Giorgio: A Bridge to Somewhere
Wednesday, March 11, 2015
Only one other bridge played such a seminal role in the shaping of America and that was The Bridge at Concord, Massachusetts on the first day of the American Revolution.
It is a bit of historic irony, that the bridge which was named after Confederate Civil War General Edmund Pettus, who later was elected with Klan support to the U.S. Senate from Alabama should have taken such a prominent place in the history of the Civil Rights movement.
The news clips of that day served to first shock America, and then galvanize public opinion in favor of Civil Rights. Thousands upon thousands of white & Black Americans flocked to Selma, Alabama to finish the march that was so abruptly and brutally ended on Bloody Sunday.
Marchers from Worcester.
Among those many marchers were several people from Worcester, two of who I count among my friends. One is Carol Thompson a social worker and the other is Erwin “Dusty: Miller an Attorney at Bowditch & Dewey.
They showed courage beyond their years, 50 years ago. They did not know when they left Worcester, what the future would hold. Would they be beaten like so many others, or shot and killed like so many before them? I admire their personal courage and their commitment, as we all should.

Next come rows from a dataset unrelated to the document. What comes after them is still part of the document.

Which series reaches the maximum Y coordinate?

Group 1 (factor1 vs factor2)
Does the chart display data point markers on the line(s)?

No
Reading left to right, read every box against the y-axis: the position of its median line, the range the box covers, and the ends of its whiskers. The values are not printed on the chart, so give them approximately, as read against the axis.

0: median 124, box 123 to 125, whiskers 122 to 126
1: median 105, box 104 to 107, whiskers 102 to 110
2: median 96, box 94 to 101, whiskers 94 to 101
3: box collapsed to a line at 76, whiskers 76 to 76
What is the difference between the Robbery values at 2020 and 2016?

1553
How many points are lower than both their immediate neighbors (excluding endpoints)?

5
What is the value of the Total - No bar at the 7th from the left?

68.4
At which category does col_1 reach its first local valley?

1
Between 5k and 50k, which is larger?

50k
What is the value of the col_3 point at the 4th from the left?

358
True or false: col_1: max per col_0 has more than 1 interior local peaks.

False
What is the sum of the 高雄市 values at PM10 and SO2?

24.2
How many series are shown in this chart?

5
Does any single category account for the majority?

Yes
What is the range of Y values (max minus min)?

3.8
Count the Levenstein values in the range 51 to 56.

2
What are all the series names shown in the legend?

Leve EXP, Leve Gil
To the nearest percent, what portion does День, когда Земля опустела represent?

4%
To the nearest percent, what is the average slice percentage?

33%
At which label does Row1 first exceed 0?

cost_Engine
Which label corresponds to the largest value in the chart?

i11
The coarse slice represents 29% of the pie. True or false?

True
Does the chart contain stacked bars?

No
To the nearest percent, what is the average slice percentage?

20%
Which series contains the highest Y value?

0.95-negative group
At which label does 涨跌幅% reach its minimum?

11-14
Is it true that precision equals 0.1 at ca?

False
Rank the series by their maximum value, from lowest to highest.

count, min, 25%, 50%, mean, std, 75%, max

The result of that march was the passage of the Voting Rights Act of 1965, which enforced voting rights for African Americans. Every President from Lyndon Johnson to George W. Bush extended the law. That is until today.
Republicans blocking voting rights.
The Republicans in Congress are blocking the reenactment of the extension of that law. What is even worse is that Republicans in State Houses across America are trying to roll back those rights. They are trying to force a voter identification law to solve a problem that doesn’t exist. They are engaged in an organized attempt at voter suppression across America affecting people of color. They have denied access to the voting booth across the south.
The party of Abraham Lincoln has become the party of disenfranchisement. The Republicans in Congress champion voting rights in third world nations but have difficulty championing it in their own districts.
President Obama in a speech at the foot of the Edmund Pettus Bridge sounded a call for an extension to the Voting Rights Act. He was introduced by Congressman John Lewis of Georgia, the leader of the Selma to Montgomery March and joined by President George W. Bush.
A speech for the ages.
Presidential historian Douglas Brinkley referred to the speech as Obama’s “I have a Dream Speech." Of course a reference to the speech given by the Rev. Dr. Martin Luther King. He further called it “A speech for the ages.”
The speech was beautiful in its prose and magnificent in its meaning. The President called upon all American’s to join the fight for voting rights that began 50 years ago in Selma and was sanctified by the blood and bone on Bloody Sunday.
It is time to extend the law. It is time that Republicans stop blocking the voting rights of minority Americans. It is time for inclusion. It is time to move America forward once again into a leadership role for freedom.